When King Solomon completed the construction of the Beit Hamikdash and brought into it the Holy Ark and the sacred vessels which had hitherto been in the Mishkan Sanctuary, there was musical accompaniment to this historic move. In addition to the Levites playing a number of instruments there were "with them 120 kohanim blowing trumpets." (Divrei Hayamim II 5:12)

This passage is the source for a statement of Rabbi Huna concerning the rule laid down in the mishna that there must never be less than two trumpets in the music of the Levites in the Beit Hamikdash but that there is no upper limit on how many may be used. However, based on the number mentioned in regard to the ceremony of King Solomon he indeed deduces that there is an upward limit of 120.

Do we interpret this limit as an indication that there is no need to supply more than that number, or is it to be understood that more than 120 trumpets in the Beit Hamikdash orchestra can be counter-productive?

In his commentary on the mishna, Tosefot raises both approaches. The first is that there is no need to try for more. There is definitely an enhancing of the mitzvah of Levite music through the addition of more trumpets. But since we find that King Solomon did not make an effort to secure more than 120 trumpeters Rabbi Huna concluded that this is the maximum for which an effort should be made for such an enhancement.

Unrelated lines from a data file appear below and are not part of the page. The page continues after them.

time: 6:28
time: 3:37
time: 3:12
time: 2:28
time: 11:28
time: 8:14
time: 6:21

The second approach is that until 120 there is no danger of the trumpets drowning out the sound of the instruments which produce a more delicate sound. Beyond that there is the danger of this happening as we see that King Solomon limited their number to 120.

  • Erachin 13b

The Subtle Slander

"And the men whom Moshe sent to spy out the land who returned, and made all the congregation complain against him, by slandering the land; these men who slandered the land with an evil report died in a plague before the L-rd." (Bamidbar 14:36-37)

The awful death suffered by the spies as a punishment for slandering Eretz Yisrael serves as a warning for all slanderers. If this is what happens to those who slander mere trees and stones, says Rabbi Elazar ben Parta, what will happen to one who slanders his fellow man!

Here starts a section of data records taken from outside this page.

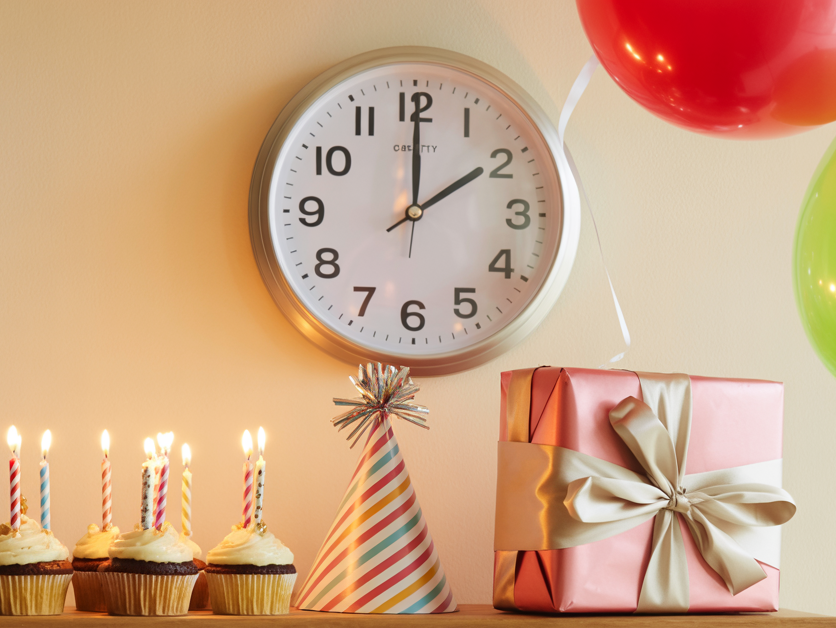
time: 2:00
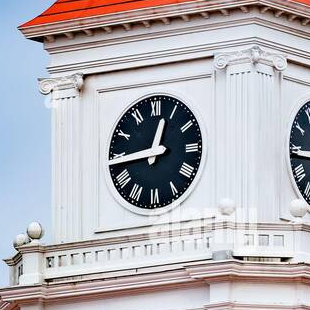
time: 12:43
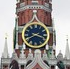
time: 3:40
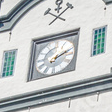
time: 2:11
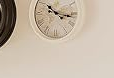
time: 10:16
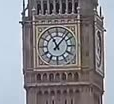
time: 11:07
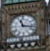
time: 11:16
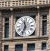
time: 11:33
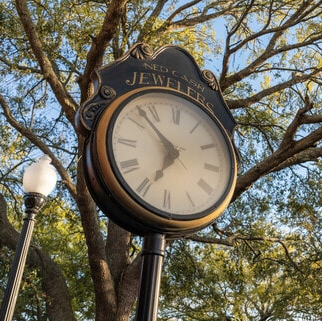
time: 6:52
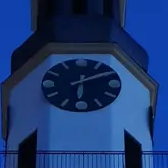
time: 6:10
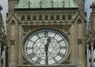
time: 12:29
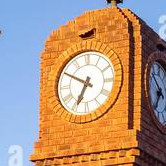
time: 6:49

What exactly was the slander which the spies spoke?

The obvious slander was the report that "it is a land which devours its inhabitants" (ibid. 13:32). The funerals they observed during their tour of the land were Divinely arranged in order to divert the attention of the mourning natives from them and were misrepresented by the spies as an indication of the harsh nature of the land.

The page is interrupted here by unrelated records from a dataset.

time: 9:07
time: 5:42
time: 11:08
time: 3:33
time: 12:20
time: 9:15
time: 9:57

Maharsha, however, saw in the choice of the fruits they brought back with them an intentional slandering of the land. When Moshe sent them he asked for a report not only on the military capacity of the natives but also in regard to the ability of the land to provide nourishment. Eretz Yisrael is described elsewhere in the Torah as a land of wheat, barley and olives, which are the staples of nourishment, in addition to the grapes, dates, figs and pomegranates which are less so. But the spies, in their desire to discourage the people from going to Eretz Yisrael, brought back only the three less nourishing fruits and described the land as "flowing with milk and honey" to include dates as well. Their report that "these are the fruits" (ibid. 13:27) was intended to convey the impression that the land had nothing to offer in the way of solid nourishment, only these luxury items, and they paid dearly for this slander.